Fault injection is the key of Chaos experiments. Chaos Mesh covers a full range of faults that might occur in a distributed system, and provides three comprehensive and fine-grained fault types: basic resource faults, platform faults, and application-layer faults.

  • Basic resource faults:
    • PodChaos: simulates Pod failures, such as Pod node restart, Pod’s persistent unavailablility, and certain container failures in a specific Pod.
    • NetworkChaos: simulates network failures, such as network latency, packet loss, packet disorder, and network partitions.
    • DNS Chaos: simulates DNS failures, such as the parsing failure of DNS domain name and the wrong IP address returned.
    • HTTPChaos: simulates HTTP communication failures, such as HTTP communication latency.
    • StressChaos: simulates CPU race or memory race.
    • IOChaos: simulates the I/O failure of an application file, such as I/O delays, read and write failures.
    • TimeChaos: simulates the time jump exception.
    • KernelChaos: simulates kernel failures, such as an exception of the application memory allocation.
  • Platform faults:
    • AWSChaos: simulates AWS platform failures, such as the AWS node restart.
    • GCPChaos: simulates GCP platform failures, such as the GCP node restart.
  • Application faults:
    • JVMChaos: simulates JVM application failures, such as the function call delay.

Chaos experiment scenarios

A Chaos experiment scenario includes a set of Chaos experiments and an application status check, so you can complete the entire process of a Chaos engineering project on the platform.

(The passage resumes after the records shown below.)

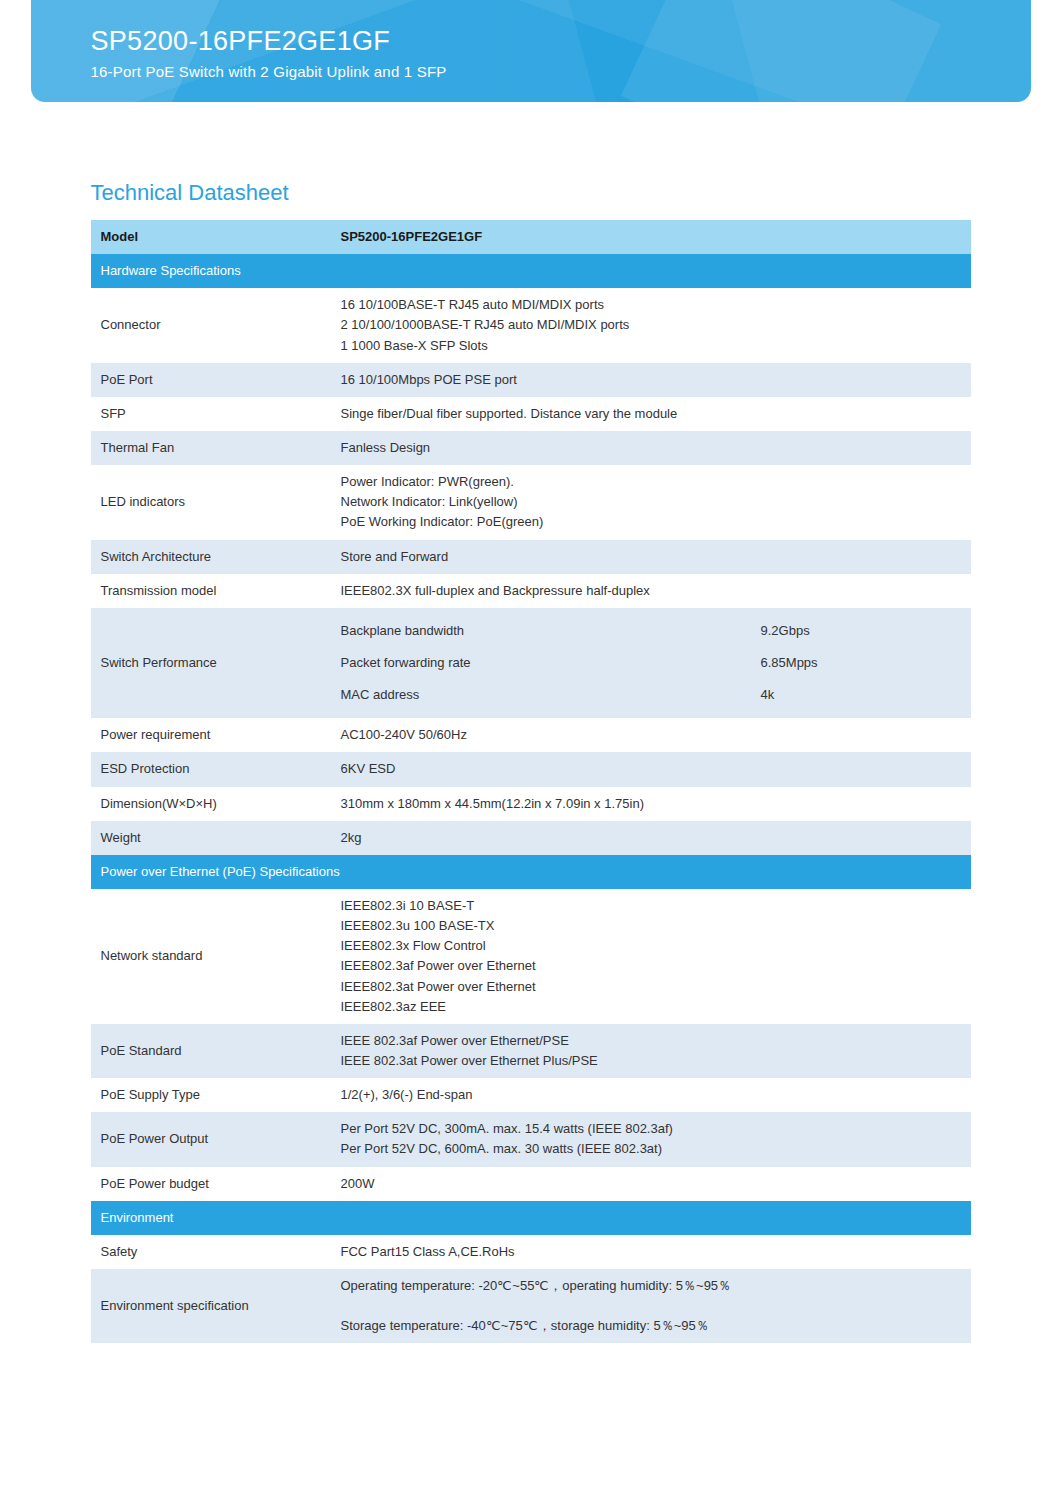SP5200-16PFE2GE1GF
16-Port PoE Switch with 2 Gigabit Uplink and 1 SFP
Technical Datasheet
| Model | SP5200-16PFE2GE1GF |
| Hardware Specifications |
| Connector | 16 10/100BASE-T RJ45 auto MDI/MDIX ports 2 10/100/1000BASE-T RJ45 auto MDI/MDIX ports 1 1000 Base-X SFP Slots |
| PoE Port | 16 10/100Mbps POE PSE port |
| SFP | Singe fiber/Dual fiber supported. Distance vary the module |
| Thermal Fan | Fanless Design |
| LED indicators | Power Indicator: PWR(green). Network Indicator: Link(yellow) PoE Working Indicator: PoE(green) |
| Switch Architecture | Store and Forward |
| Transmission model | IEEE802.3X full-duplex and Backpressure half-duplex |
| Switch Performance | / Backplane bandwidth / 9.2Gbps / / Packet forwarding rate / 6.85Mpps / / MAC address / 4k / |
| Power requirement | AC100-240V 50/60Hz |
| ESD Protection | 6KV ESD |
| Dimension(W×D×H) | 310mm x 180mm x 44.5mm(12.2in x 7.09in x 1.75in) |
| Weight | 2kg |
| Power over Ethernet (PoE) Specifications |
| Network standard | IEEE802.3i 10 BASE-T IEEE802.3u 100 BASE-TX IEEE802.3x Flow Control IEEE802.3af Power over Ethernet IEEE802.3at Power over Ethernet IEEE802.3az EEE |
| PoE Standard | IEEE 802.3af Power over Ethernet/PSE IEEE 802.3at Power over Ethernet Plus/PSE |
| PoE Supply Type | 1/2(+), 3/6(-) End-span |
| PoE Power Output | Per Port 52V DC, 300mA. max. 15.4 watts (IEEE 802.3af) Per Port 52V DC, 600mA. max. 30 watts (IEEE 802.3at) |
| PoE Power budget | 200W |
| Environment |
| Safety | FCC Part15 Class A,CE.RoHs |
| Environment specification | Operating temperature: -20℃~55℃，operating humidity: 5％~95％ Storage temperature: -40℃~75℃，storage humidity: 5％~95％ |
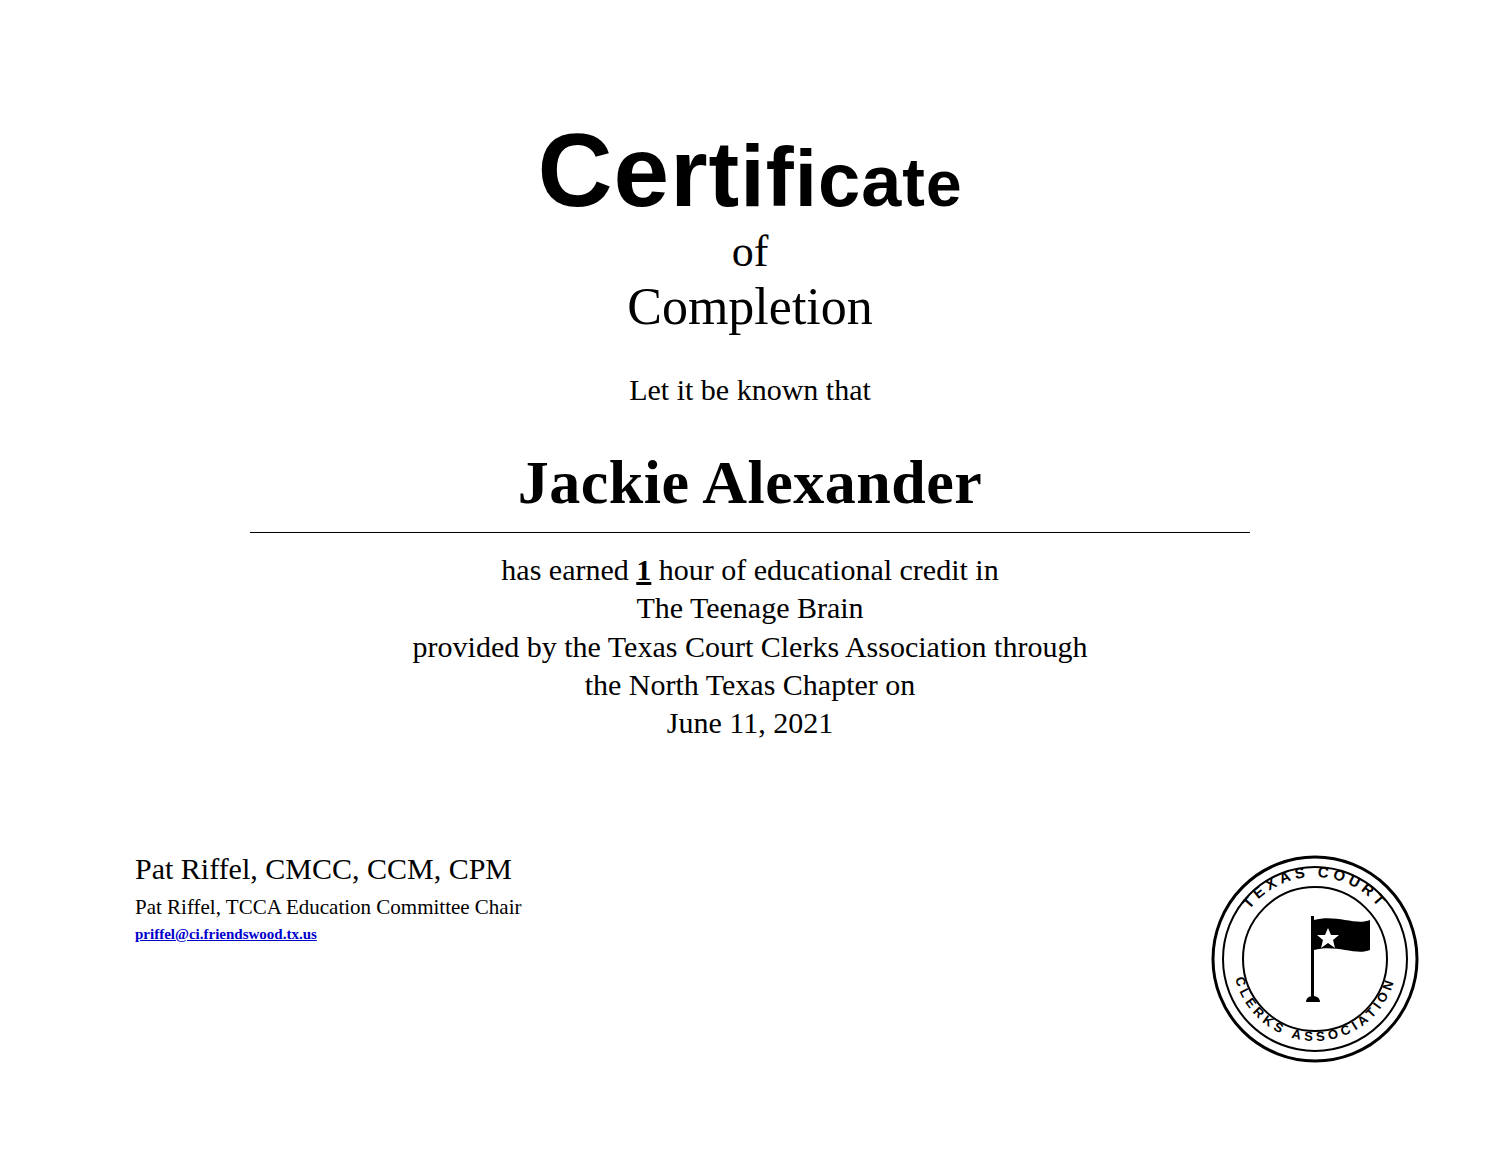Certificate
of
Completion
Let it be known that
Jackie Alexander
has earned 1 hour of educational credit in
The Teenage Brain
provided by the Texas Court Clerks Association through
the North Texas Chapter on
June 11, 2021
Pat Riffel, CMCC, CCM, CPM
Pat Riffel, TCCA Education Committee Chair
priffel@ci.friendswood.tx.us
Texas Court Clerks Association TEXAS COURT CLERKS ASSOCIATION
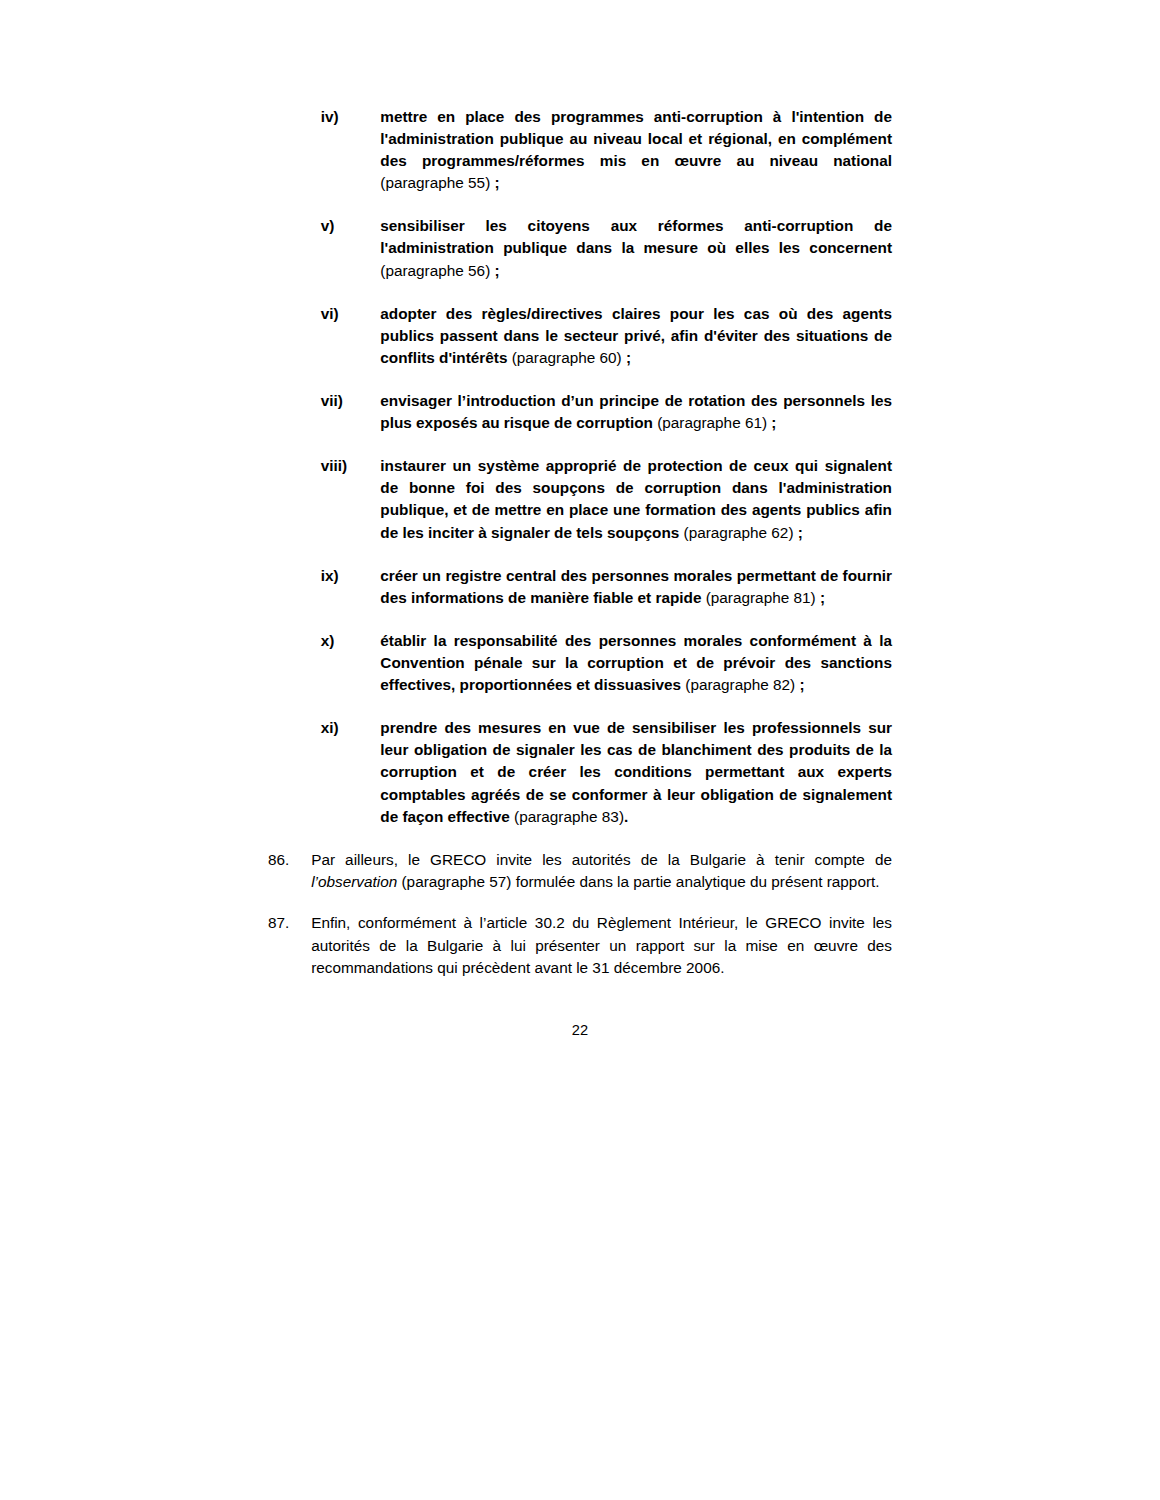iv) mettre en place des programmes anti-corruption à l'intention de l'administration publique au niveau local et régional, en complément des programmes/réformes mis en œuvre au niveau national (paragraphe 55) ;
v) sensibiliser les citoyens aux réformes anti-corruption de l'administration publique dans la mesure où elles les concernent (paragraphe 56) ;
vi) adopter des règles/directives claires pour les cas où des agents publics passent dans le secteur privé, afin d'éviter des situations de conflits d'intérêts (paragraphe 60) ;
vii) envisager l’introduction d’un principe de rotation des personnels les plus exposés au risque de corruption (paragraphe 61) ;
viii) instaurer un système approprié de protection de ceux qui signalent de bonne foi des soupçons de corruption dans l'administration publique, et de mettre en place une formation des agents publics afin de les inciter à signaler de tels soupçons (paragraphe 62) ;
ix) créer un registre central des personnes morales permettant de fournir des informations de manière fiable et rapide (paragraphe 81) ;
x) établir la responsabilité des personnes morales conformément à la Convention pénale sur la corruption et de prévoir des sanctions effectives, proportionnées et dissuasives (paragraphe 82) ;
xi) prendre des mesures en vue de sensibiliser les professionnels sur leur obligation de signaler les cas de blanchiment des produits de la corruption et de créer les conditions permettant aux experts comptables agréés de se conformer à leur obligation de signalement de façon effective (paragraphe 83).
86. Par ailleurs, le GRECO invite les autorités de la Bulgarie à tenir compte de l’observation (paragraphe 57) formulée dans la partie analytique du présent rapport.
87. Enfin, conformément à l’article 30.2 du Règlement Intérieur, le GRECO invite les autorités de la Bulgarie à lui présenter un rapport sur la mise en œuvre des recommandations qui précèdent avant le 31 décembre 2006.
22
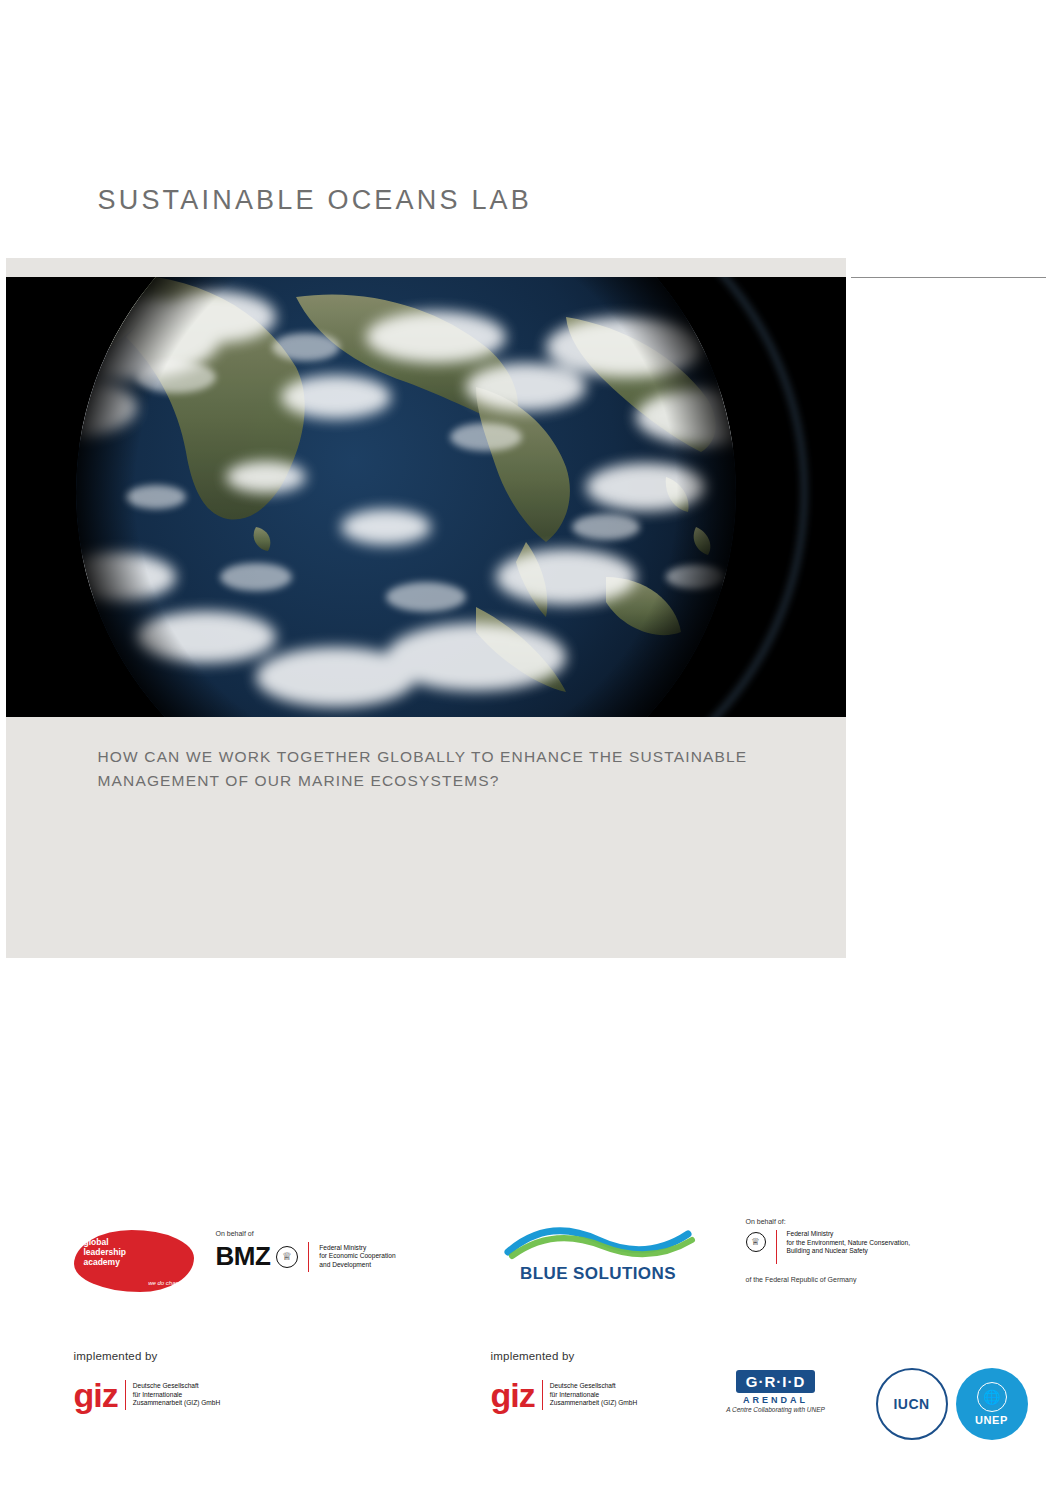Sustainable Oceans Lab
How can we work together globally to enhance the sustainable management of our marine ecosystems?
global
leadership
academy
we do change
On behalf of
BMZ ♕ Federal Ministry
for Economic Cooperation
and Development
BLUE SOLUTIONS
On behalf of:
♕ Federal Ministry
for the Environment, Nature Conservation,
Building and Nuclear Safety
of the Federal Republic of Germany
implemented by
implemented by
giz Deutsche Gesellschaft
für Internationale
Zusammenarbeit (GIZ) GmbH
giz Deutsche Gesellschaft
für Internationale
Zusammenarbeit (GIZ) GmbH
G·R·I·D
ARENDAL
A Centre Collaborating with UNEP
IUCN
🌐
UNEP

To run a Chaos scenario, you can perform a series of Chaos experiments, keep expanding the explosion radius (including the scope of attacks), and increase the failure types.After running a Chaos experiment, you can easily view the current state of the application using Chaos Mesh and determine whether to perform follow-up experiments.At the same time, to reduce the cost of Chaos experiments, you can keep updating and accumulating the Chaos experiment scenarios, and apply the existing experiment scenarios to other applications.

Currently, Chaos experiment scenarios provide the following features:

  • Orchestrate serial Chaos experiments
  • Orchestrate parallel Chaos experiments
  • Support checking experimental status and results
  • Support pausing a Chaos experiment
  • Support using YAML files to define and manage Chaos experiment scenarios
  • Support using the web UI to define and manage Chaos experiment scenarios

For the configuration of a specific experiment scenario, see Create the Chaos Mesh workflow.

Visualized operations

Chaos Mesh provides the Chaos Dashboard component for visualized operations, which greatly simplifies Chaos experiments.You can manage and monitor a Chaos experiment directly through the visualization interface. For example, with a few clicks on the interface, you can define the scope of a Chaos experiment, specify the type of Chaos injection, define scheduling rules, and get the results of the Chaos experiment.

Chaos experiment scenarios

Security guarantee

Chaos Mesh manages permissions using the native RBAC feature in Kubernetes.

You can freely create multiple roles based on your actual permission requirements, bind the roles to the username service account, and then generate the token corresponding to the service account.When you log into the Dashboard using this token, you can only perform Chaos experiments within the permissions given by the service account.

In addition, you can specify the namespaces that allow Chaos experiments by setting the namespace annotations, which further safeguards the control of Chaos experiments.